Sixty immunocompetent patients with primary symptomatic CMV infection were genotyped for KIR and their HLA ligands, along with 60 subjects with a previous asymptomatic infection as controls.
The frequency of the homozygous A haplotype (only KIR2DS4 as activating KIR) was higher in symptomatic patients than controls (30% vs 12%, respectively; odds ratio [OR] = 3.24; P = .01). By logistic regression, the risk of developing symptomatic disease was associated with the homozygous A haplotype and the HLABw4(T) allele. Combining the 2 independent variables, we found that 37 out of 60 (62%) symptomatic patients but only 18 out of 60 (30%) of controls possessed the homozygous A haplotype or the HLABw4(T) allele with a highly significant OR (OR = 3.75, P < .0005).
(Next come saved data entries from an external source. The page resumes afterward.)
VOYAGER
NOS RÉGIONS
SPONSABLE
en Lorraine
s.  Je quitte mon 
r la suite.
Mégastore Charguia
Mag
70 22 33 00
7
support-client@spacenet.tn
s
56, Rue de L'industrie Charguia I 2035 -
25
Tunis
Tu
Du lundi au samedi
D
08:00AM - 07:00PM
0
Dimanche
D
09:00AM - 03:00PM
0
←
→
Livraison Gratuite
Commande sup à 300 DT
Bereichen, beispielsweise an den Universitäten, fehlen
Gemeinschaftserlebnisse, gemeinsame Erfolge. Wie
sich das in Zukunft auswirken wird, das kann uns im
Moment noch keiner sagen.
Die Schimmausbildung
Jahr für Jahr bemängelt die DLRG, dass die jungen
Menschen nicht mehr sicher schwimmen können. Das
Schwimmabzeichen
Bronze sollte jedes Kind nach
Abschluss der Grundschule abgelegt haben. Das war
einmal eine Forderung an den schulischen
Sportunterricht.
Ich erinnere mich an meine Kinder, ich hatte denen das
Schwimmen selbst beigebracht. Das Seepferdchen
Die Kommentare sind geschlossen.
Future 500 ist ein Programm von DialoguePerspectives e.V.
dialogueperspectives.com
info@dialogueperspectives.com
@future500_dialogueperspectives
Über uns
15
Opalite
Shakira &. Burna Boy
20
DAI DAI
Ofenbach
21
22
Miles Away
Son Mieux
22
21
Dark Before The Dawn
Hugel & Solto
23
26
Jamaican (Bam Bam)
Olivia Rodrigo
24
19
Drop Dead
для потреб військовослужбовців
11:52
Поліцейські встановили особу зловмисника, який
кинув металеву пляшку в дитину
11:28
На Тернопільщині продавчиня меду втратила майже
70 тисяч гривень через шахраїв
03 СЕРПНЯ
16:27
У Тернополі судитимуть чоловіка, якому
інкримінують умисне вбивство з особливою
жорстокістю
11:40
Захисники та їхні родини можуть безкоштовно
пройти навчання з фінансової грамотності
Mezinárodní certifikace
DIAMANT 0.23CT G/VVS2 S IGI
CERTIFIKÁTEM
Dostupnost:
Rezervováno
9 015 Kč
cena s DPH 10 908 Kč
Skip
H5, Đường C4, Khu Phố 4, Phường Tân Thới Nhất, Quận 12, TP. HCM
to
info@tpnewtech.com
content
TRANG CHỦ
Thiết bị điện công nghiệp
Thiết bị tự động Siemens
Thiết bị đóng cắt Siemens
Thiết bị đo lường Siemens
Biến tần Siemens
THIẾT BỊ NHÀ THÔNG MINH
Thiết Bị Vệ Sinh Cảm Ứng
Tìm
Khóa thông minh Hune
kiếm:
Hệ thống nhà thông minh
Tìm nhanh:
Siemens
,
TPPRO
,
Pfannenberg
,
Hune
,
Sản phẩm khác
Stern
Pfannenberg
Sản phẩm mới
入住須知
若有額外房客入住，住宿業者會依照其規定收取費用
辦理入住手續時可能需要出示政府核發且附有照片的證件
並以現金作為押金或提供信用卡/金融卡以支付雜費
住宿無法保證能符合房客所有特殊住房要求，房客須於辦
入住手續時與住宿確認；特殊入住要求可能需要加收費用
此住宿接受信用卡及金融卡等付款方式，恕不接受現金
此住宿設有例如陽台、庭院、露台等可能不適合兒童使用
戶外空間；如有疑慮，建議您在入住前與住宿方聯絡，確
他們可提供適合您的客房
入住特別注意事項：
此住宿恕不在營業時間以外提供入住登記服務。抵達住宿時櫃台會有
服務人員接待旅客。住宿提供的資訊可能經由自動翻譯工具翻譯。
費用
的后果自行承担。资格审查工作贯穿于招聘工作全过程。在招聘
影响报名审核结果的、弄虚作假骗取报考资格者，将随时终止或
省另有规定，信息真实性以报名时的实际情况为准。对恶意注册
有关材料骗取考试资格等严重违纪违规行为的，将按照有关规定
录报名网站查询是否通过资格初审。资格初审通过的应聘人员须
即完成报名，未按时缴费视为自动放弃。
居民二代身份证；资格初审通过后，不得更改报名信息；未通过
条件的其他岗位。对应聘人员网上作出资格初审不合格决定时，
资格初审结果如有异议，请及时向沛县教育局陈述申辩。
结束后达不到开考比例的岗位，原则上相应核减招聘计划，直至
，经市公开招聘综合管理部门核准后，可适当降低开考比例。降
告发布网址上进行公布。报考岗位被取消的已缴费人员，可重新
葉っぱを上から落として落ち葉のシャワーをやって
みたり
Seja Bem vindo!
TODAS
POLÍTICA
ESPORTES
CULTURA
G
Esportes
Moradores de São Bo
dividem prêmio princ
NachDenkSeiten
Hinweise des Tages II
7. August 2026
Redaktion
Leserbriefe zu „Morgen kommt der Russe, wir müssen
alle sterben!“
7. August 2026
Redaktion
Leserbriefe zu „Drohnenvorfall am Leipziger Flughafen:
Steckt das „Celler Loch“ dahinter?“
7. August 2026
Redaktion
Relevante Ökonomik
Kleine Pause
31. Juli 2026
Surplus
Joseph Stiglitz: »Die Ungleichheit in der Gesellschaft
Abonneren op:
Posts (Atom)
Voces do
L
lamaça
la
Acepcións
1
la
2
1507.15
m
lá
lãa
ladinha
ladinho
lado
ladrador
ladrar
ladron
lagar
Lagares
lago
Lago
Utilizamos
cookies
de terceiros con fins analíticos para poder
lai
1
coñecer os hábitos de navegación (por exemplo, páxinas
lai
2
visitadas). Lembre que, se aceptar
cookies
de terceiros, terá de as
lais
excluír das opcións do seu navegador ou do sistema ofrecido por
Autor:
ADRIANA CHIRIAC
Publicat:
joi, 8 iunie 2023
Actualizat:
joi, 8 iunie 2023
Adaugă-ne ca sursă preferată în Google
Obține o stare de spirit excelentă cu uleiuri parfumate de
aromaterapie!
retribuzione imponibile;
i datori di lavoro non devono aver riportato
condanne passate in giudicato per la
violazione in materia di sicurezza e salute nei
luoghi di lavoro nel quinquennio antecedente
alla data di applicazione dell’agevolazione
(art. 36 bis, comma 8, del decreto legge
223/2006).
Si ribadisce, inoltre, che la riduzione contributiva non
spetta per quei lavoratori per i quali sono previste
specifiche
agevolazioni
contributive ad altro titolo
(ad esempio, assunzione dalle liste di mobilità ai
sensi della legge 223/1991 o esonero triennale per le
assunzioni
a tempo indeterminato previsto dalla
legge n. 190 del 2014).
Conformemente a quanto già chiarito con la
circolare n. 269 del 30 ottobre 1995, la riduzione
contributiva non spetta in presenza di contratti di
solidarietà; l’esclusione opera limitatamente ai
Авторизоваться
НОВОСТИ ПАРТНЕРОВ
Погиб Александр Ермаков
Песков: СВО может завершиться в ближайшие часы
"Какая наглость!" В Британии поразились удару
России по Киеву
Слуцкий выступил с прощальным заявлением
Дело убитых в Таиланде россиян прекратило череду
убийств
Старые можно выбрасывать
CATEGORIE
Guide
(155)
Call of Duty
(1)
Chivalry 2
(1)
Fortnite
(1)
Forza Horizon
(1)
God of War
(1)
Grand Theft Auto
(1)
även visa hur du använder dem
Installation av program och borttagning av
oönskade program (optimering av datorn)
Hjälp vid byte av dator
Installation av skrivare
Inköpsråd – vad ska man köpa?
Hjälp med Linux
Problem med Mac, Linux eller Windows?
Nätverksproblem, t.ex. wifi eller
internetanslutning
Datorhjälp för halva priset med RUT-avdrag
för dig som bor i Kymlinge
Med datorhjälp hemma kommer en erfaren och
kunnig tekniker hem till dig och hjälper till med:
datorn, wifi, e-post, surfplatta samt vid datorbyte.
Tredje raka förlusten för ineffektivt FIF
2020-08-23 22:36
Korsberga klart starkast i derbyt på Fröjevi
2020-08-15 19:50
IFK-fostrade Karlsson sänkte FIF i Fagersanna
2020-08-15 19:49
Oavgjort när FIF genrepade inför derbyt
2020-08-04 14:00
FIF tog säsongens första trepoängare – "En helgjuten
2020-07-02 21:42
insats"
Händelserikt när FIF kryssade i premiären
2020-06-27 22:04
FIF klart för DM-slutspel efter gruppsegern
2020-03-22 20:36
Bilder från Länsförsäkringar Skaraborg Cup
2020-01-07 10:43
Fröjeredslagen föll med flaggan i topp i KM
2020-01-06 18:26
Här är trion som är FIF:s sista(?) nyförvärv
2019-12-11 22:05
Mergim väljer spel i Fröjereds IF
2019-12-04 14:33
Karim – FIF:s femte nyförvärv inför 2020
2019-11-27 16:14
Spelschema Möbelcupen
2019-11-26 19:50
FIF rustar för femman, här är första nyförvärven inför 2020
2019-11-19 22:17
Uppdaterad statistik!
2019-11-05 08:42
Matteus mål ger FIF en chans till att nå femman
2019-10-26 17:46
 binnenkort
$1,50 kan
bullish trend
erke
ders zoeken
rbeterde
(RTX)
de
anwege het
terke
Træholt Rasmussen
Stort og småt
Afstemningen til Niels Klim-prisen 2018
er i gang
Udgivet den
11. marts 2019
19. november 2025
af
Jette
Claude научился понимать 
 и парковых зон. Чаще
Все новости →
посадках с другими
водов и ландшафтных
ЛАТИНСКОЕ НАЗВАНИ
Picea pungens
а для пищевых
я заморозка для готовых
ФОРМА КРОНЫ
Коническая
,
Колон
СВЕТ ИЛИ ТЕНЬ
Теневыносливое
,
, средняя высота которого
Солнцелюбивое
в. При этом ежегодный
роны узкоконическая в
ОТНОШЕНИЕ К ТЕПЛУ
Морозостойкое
Immunocompetent subjects carrying the homozygous A haplotype or the HLABw4(T) allele are at higher risk of developing symptomatic disease after primary CMV infection.
自然杀伤(NK)细胞通过其表面受体(包括激活型和抑制型杀伤细胞免疫球蛋白样受体(KIR))与人类白细胞抗原(HLA)I类分子的相互作用,为抵抗巨细胞病毒(CMV)感染提供主要防御。本研究评估了KIR和HLA库是否会影响免疫功能正常宿主原发性CMV感染后出现有症状或无症状疾病的风险。
对60例原发性有症状CMV感染的免疫功能正常患者进行KIR及其HLA配体基因分型,同时选取60例既往无症状感染的受试者作为对照。
有症状患者中纯合A单倍型(仅KIR2DS4作为激活型KIR)的频率高于对照组(分别为30%和12%;优势比[OR]=3.24;P = 0.01)。通过逻辑回归分析,出现有症状疾病的风险与纯合A单倍型和HLA - Bw4(T)等位基因相关。综合这两个独立变量,我们发现60例有症状患者中有37例(62%)但对照组60例中只有18例(30%)具有纯合A单倍型或HLA - Bw4(T)等位基因,优势比非常显著(OR = 3.75,P < 0.0005)。
携带纯合A单倍型或HLA - Bw4(T)等位基因的免疫功能正常受试者在原发性CMV感染后出现有症状疾病的风险更高。